Oh, the best thing to come out of the parent/teacher meeting was learning that they line all the kids up and do potty time, one at a time, and that Noah is getting the hang of pulling his pants up and down, peeing in the potty, and washing his hands!  We knew he'd started washing his hands when he got the chance.

So this week we've started doing more potty times with him.  A month ago we didn't think we'd ever get started on potty training, and here we are!!  I don't expect a fast development, but this is a great start.  He doesn't even require rewards - he just loves to be told "good job" and to be clapped for!  It does suck that this is happening during winter with the harder to take on/off clothes.

One other fun thing.  Noah is a BIG fan of Sofia the First.  He's been listening to the soundtrack and watching the episodes for quite a while.  We decided to be nice and order him a Sofia the First storybook.  I've always said it really helps boys to read of you find a topic they're interested in.  And there's a whole genre of "fart" books for boys.  Well, for Noah it was his first princess!  He's starting to watch Jake and the Neverland Pirates as well.  We'll have to find that sort of storybook, too.

Friday, October 4, 2013

Shutdown Getaway

Due to the benevolence of Mother Nature and a very messed up government, we found ourselves with some time off, unseasonably warm weather, and cheap, off-season hotel rates.  So, we did what any rational people would do - went to the beach!

It's about a four hour drive to Ocean City, Md.  One of the nicer benefits of the shutdown (other than time off) is a real lack of traffic around here!  We picked Noah up from pre-school Wednesday at noon, finished getting packed, and off we went.

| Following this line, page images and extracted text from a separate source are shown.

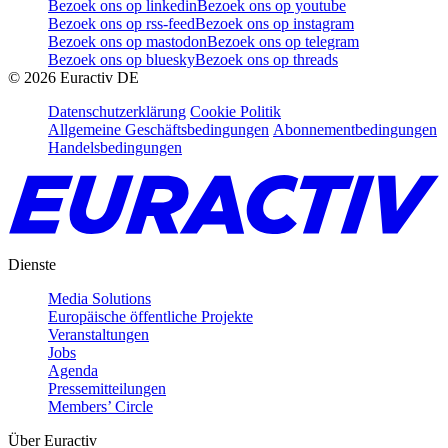
Bezoek ons op linkedin
Bezoek ons op youtube
Bezoek ons op rss-feed
Bezoek ons op instagram
Bezoek ons op mastodon
Bezoek ons op telegram
Bezoek ons op bluesky
Bezoek ons op threads
©
2026
Euractiv DE
Datenschutzerklärung
Cookie Politik
Allgemeine Geschäftsbedingungen
Abonnementbedingungen
Handelsbedingungen
Dienste
Media Solutions
Europäische öffentliche Projekte
Veranstaltungen
Jobs
Agenda
Pressemitteilungen
Members’ Circle
Über Euractiv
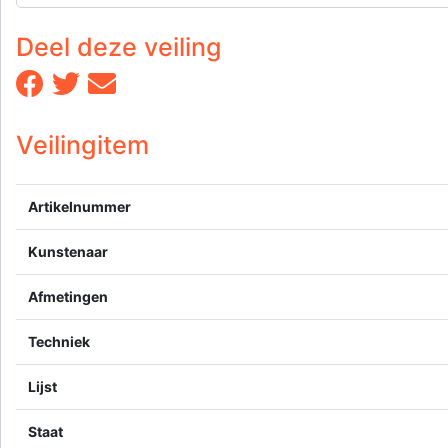
Deel deze veiling
Veilingitem
Artikelnummer
Kunstenaar
Afmetingen
Techniek
Lijst
Staat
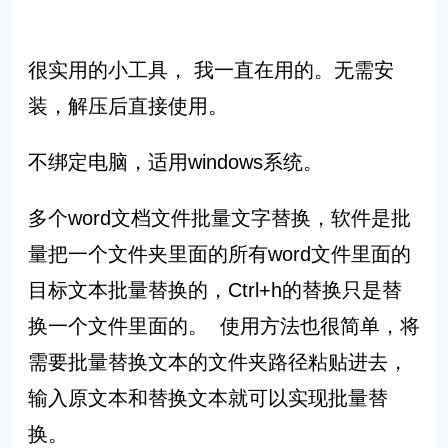
很实用的小工具， 我一直在用的。无需安
装，解压后直接使用。
不绑定电脑，适用windows系统。
多个word文档文件批量文字替换，软件是批
量把一个文件夹里面的所有word文件里面的
目标文本批量替换的，Ctrl+h的替换只是替
换一个文件里面的。 使用方法也很简单，将
需要批量替换文本的文件夹路径粘贴进去，
输入原文本和替换文本就可以实现批量替
换。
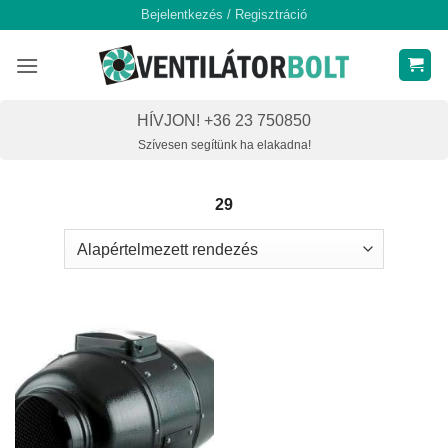
Skip
Bejelentkezés / Regisztráció
to
content
HÍVJON! +36 23 750850
Szívesen segítünk ha elakadna!
29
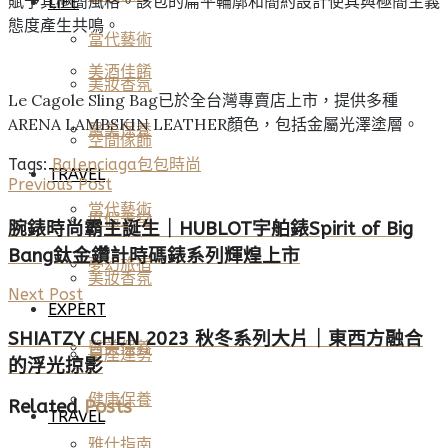
賦予其極簡風格。該包的扁平輪廓和簡約設計使其與極簡主義
LIFE
態度產生共鳴。
當代藝術
美酒佳餚
美妝香氛
Le Cagole Sling Bag已於全台灣專賣店上市，提供多種
ARENA LAMBSKIN LEATHER顏色，包括金屬光澤塗層。
醫美保養
空間傢飾
Tags:
Balenciaga
包包
時尚
TRAVEL
Previous Post
當代藝術
度假天堂
腕錶時尚霸主誕生｜HUBLOT宇舶錶Spirit of Big
Bang鈦金鑽計時碼錶系列輝煌上市
夢幻旅宿
美妝香氛
Next Post
EXPERT
SHIATZY CHEN 2023 秋冬系列大片｜東西方融合
醫美保養
星座運勢
的浮光掠影
健康保養
Related
Posts
TRAVEL
雅仕指南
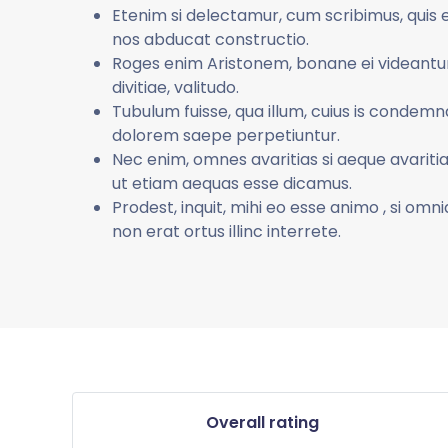
Etenim si delectamur, cum scribimus, quis e
nos abducat constructio.
Roges enim Aristonem, bonane ei videantur 
divitiae, valitudo.
Tubulum fuisse, qua illum, cuius is condemn
dolorem saepe perpetiuntur.
Nec enim, omnes avaritias si aeque avariti
ut etiam aequas esse dicamus.
Prodest, inquit, mihi eo esse animo , si omn
non erat ortus illinc interrete.
Overall rating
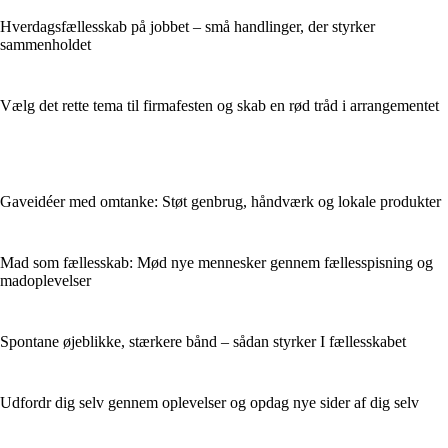
Hverdagsfællesskab på jobbet – små handlinger, der styrker
sammenholdet
Vælg det rette tema til firmafesten og skab en rød tråd i arrangementet
Gaveidéer med omtanke: Støt genbrug, håndværk og lokale produkter
Mad som fællesskab: Mød nye mennesker gennem fællesspisning og
madoplevelser
Spontane øjeblikke, stærkere bånd – sådan styrker I fællesskabet
Udfordr dig selv gennem oplevelser og opdag nye sider af dig selv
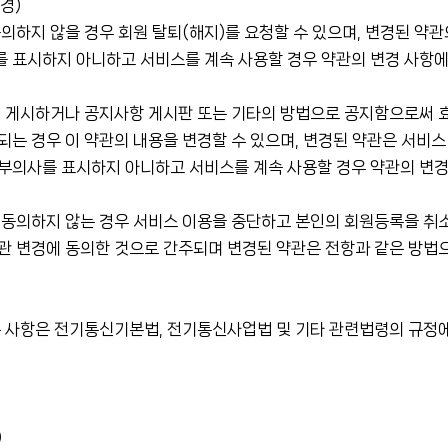
경)
의하지 않을 경우 회원 탈퇴(해지)를 요청할 수 있으며, 변경된 약
를 표시하지 아니하고 서비스를 계속 사용할 경우 약관의 변경 사항에
에 게시하거나 공지사항 게시판 또는 기타의 방법으로 공지함으로써 
는 경우 이 약관의 내용을 변경할 수 있으며, 변경된 약관은 서비스
거부의사를 표시하지 아니하고 서비스를 계속 사용할 경우 약관의 변경
동의하지 않는 경우 서비스 이용을 중단하고 본인의 회원등록을 취소
관 변경에 동의한 것으로 간주되며 변경된 약관은 전항과 같은 방법
 사항은 전기통신기본법, 전기통신사업법 및 기타 관련법령의 규정에
)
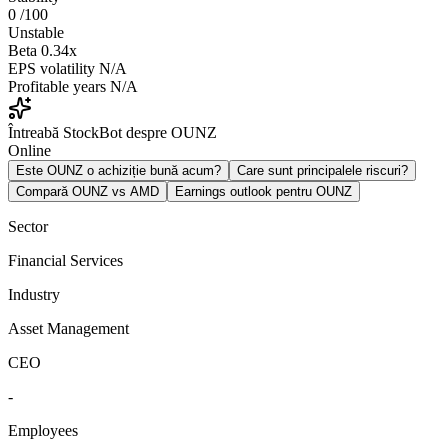
0
/100
Unstable
Beta
0.34x
EPS volatility
N/A
Profitable years
N/A
Întreabă StockBot despre OUNZ
Online
Este OUNZ o achiziție bună acum?
Care sunt principalele riscuri?
Compară OUNZ vs AMD
Earnings outlook pentru OUNZ
Sector
Financial Services
Industry
Asset Management
CEO
-
Employees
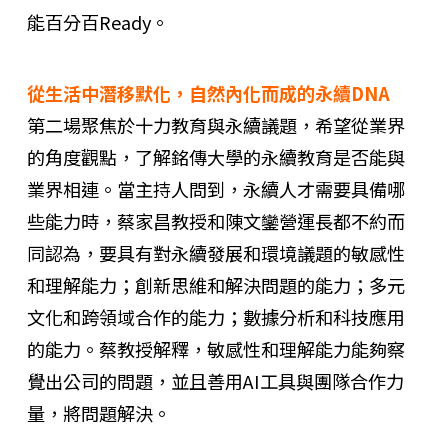
能百分百Ready。
從生活中潛移默化，自然內化而成的永續DNA
第二場聚焦於十力教育與永續議題，希望從業界
的角度觀點，了解銘傳大學的永續教育是否能與
業界相連。當主持人問到，永續人才需要具備哪
些能力時，蔡家昌教授和陳文鑾營運長都不約而
同認為，要具有對永續發展和環境議題的敏感性
和理解能力；創新思維和解決問題的能力；多元
文化和跨領域合作的能力；數據分析和科技應用
的能力。蔡教授解釋，敏感性和理解能力能夠察
覺出公司的問題，並且善用AI工具與團隊合作力
量，將問題解決。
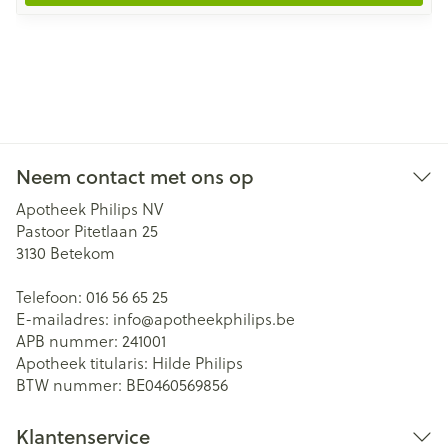
Neem contact met ons op
Apotheek Philips NV
Pastoor Pitetlaan 25
3130
Betekom
Telefoon:
016 56 65 25
E-mailadres:
info@
apotheekphilips.be
APB nummer:
241001
Apotheek titularis:
Hilde Philips
BTW nummer:
BE0460569856
Klantenservice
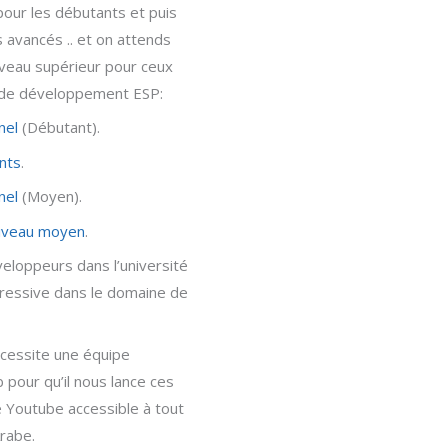
pour les débutants et puis
 avancés .. et on attends
niveau supérieur pour ceux
te de développement ESP:
nel
(Débutant).
nts
.
nel
(Moyen).
 niveau moyen
.
eloppeurs dans l’université
gressive dans le domaine de
cessite une équipe
pour qu’il nous lance ces
 Youtube accessible à tout
Arabe.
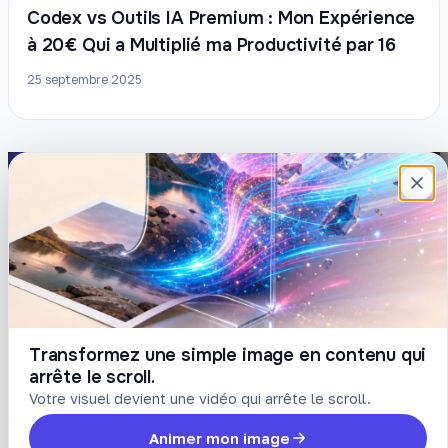
Codex vs Outils IA Premium : Mon Expérience
à 20€ Qui a Multiplié ma Productivité par 16
25 septembre 2025
Plateforme française de création de
contenu avec l’IA. Demandez, Roboto crée.
DÉCOUVRIR
COMPTE
Prompts
Connexion
Blog
Créer un compte
Tarifs
Mot de passe oublié
Transformez une simple image en contenu qui
arrête le scroll.
LÉGAL
Votre visuel devient une vidéo qui arrête le scroll.
Conditions
Animer mon image
Confidentialité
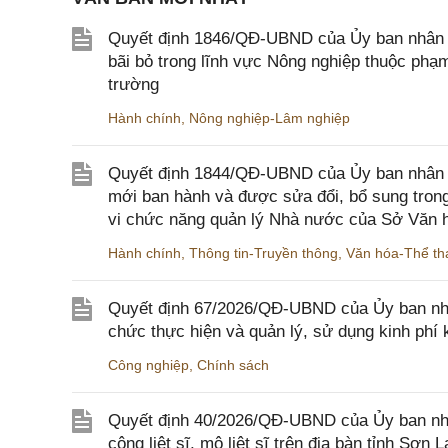
Quyết định 1846/QĐ-UBND của Ủy ban nhân dâ
bãi bỏ trong lĩnh vực Nông nghiệp thuộc ph
trường
Hành chính
,
Nông nghiệp-Lâm nghiệp
Quyết định 1844/QĐ-UBND của Ủy ban nhân d
mới ban hành và được sửa đổi, bổ sung trong
vi chức năng quản lý Nhà nước của Sở Văn h
Hành chính
,
Thông tin-Truyền thông
,
Văn hóa-Thể tha
Quyết định 67/2026/QĐ-UBND của Ủy ban nhâ
chức thực hiện và quản lý, sử dụng kinh phí 
Công nghiệp
,
Chính sách
Quyết định 40/2026/QĐ-UBND của Ủy ban nhân
công liệt sĩ, mộ liệt sĩ trên địa bàn tỉnh Sơn L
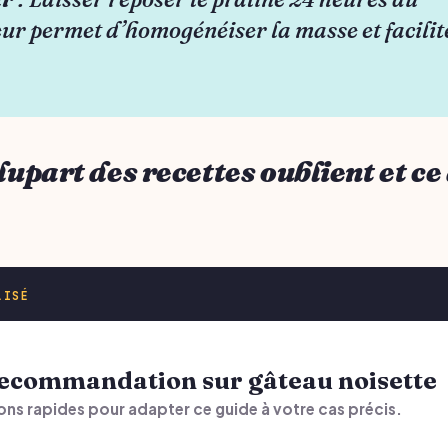
ur permet d’homogénéiser la masse et facilite
lupart des recettes oublient et ce
LISÉ
 recommandation sur gâteau noisette
ons rapides pour adapter ce guide à votre cas précis.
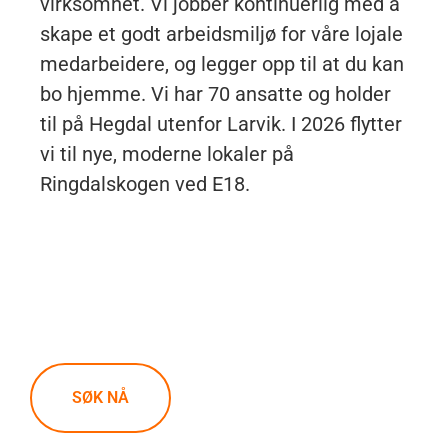
virksomhet. Vi jobber kontinuerlig med å
skape et godt arbeidsmiljø for våre lojale
medarbeidere, og legger opp til at du kan
bo hjemme. Vi har 70 ansatte og holder
til på Hegdal utenfor Larvik. I 2026 flytter
vi til nye, moderne lokaler på
Ringdalskogen ved E18.
SØK NÅ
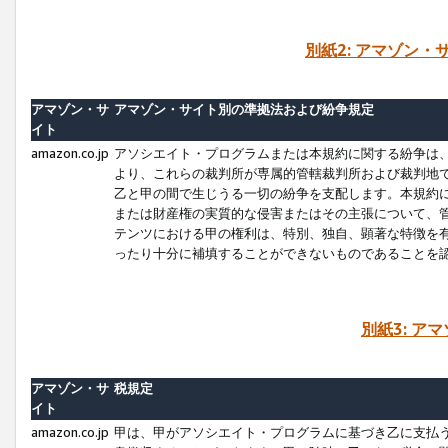
別紙2: アマゾン
アマゾン・サ
アマゾン・サイト別の準拠法および紛争規定
イト
amazon.co.jp
アソシエイト・プログラムまたは本規約に関する紛争は
より、これらの裁判所が専属的管轄裁判所および裁判地
乙と甲の間で生じうる一切の紛争を支配します。本規約
または財産権の実質的な侵害またはその主張について、
テンツにおける甲の権利は、特別、独自、顕著な特徴を
ったり十分に補填することができないものであることを
別紙3: ア
アマゾン・サ
税規定
イト
amazon.co.jp
甲は、甲がアソシエイト・プログラムに基づき乙に支払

We were on the beach before dinner time!  Noah was hesitant at first, and he still won't get in the water because the waves are too loud.  There was a lovely family with five kids that Noah decided to hang out with after running up and down the beach for a while.  They had some shovels and he moved a lot of sand around.

I was smart and got two queen beds, one for me and one for Nerdstar and Noah.  heh.  He was really tired and even though we forgot his glow worm, went to sleep pretty well.

The funniest thing he's done in a long time - around 4 a.m. I just happened to hear him say, very clearly, "JELLO" and keep on sleeping.

We've joked lately that Nerdstar spent the entire pregnancy giving Noah food updates about what she ate every day.  Now, with his limited vocabulary - at least 65% of it is food words.  His teacher also said he loves to play with the kitchen in the classroom.

At 6 a.m., Noah was wide awake and repeating "water" which meant he was ready to go back to the beach right then.  I had to show him it was still dark outside and we couldn't even see the water.  (We had at least a partial view of the ocean from our balcony.)  We were at the beach around 7 to see most of the sunrise.  Way too early.

We ended up being done with the beach and back on the road about 11 a.m.  We had seen that there was a little conservation zoo on our route, so we went there.

I think it's impossible to overstate how social Noah is.  There were groups of school kids there and he totally ran off and left us to go join them!  He would walk with them to various exhibits and then get right in the middle of the group to see what was going on.  When that group went on to something else, he'd walk with us a little, and then go join another group.  Both us and the teachers were just laughing.

It was a really nice trip, especially because we never got around to doing it during the summer.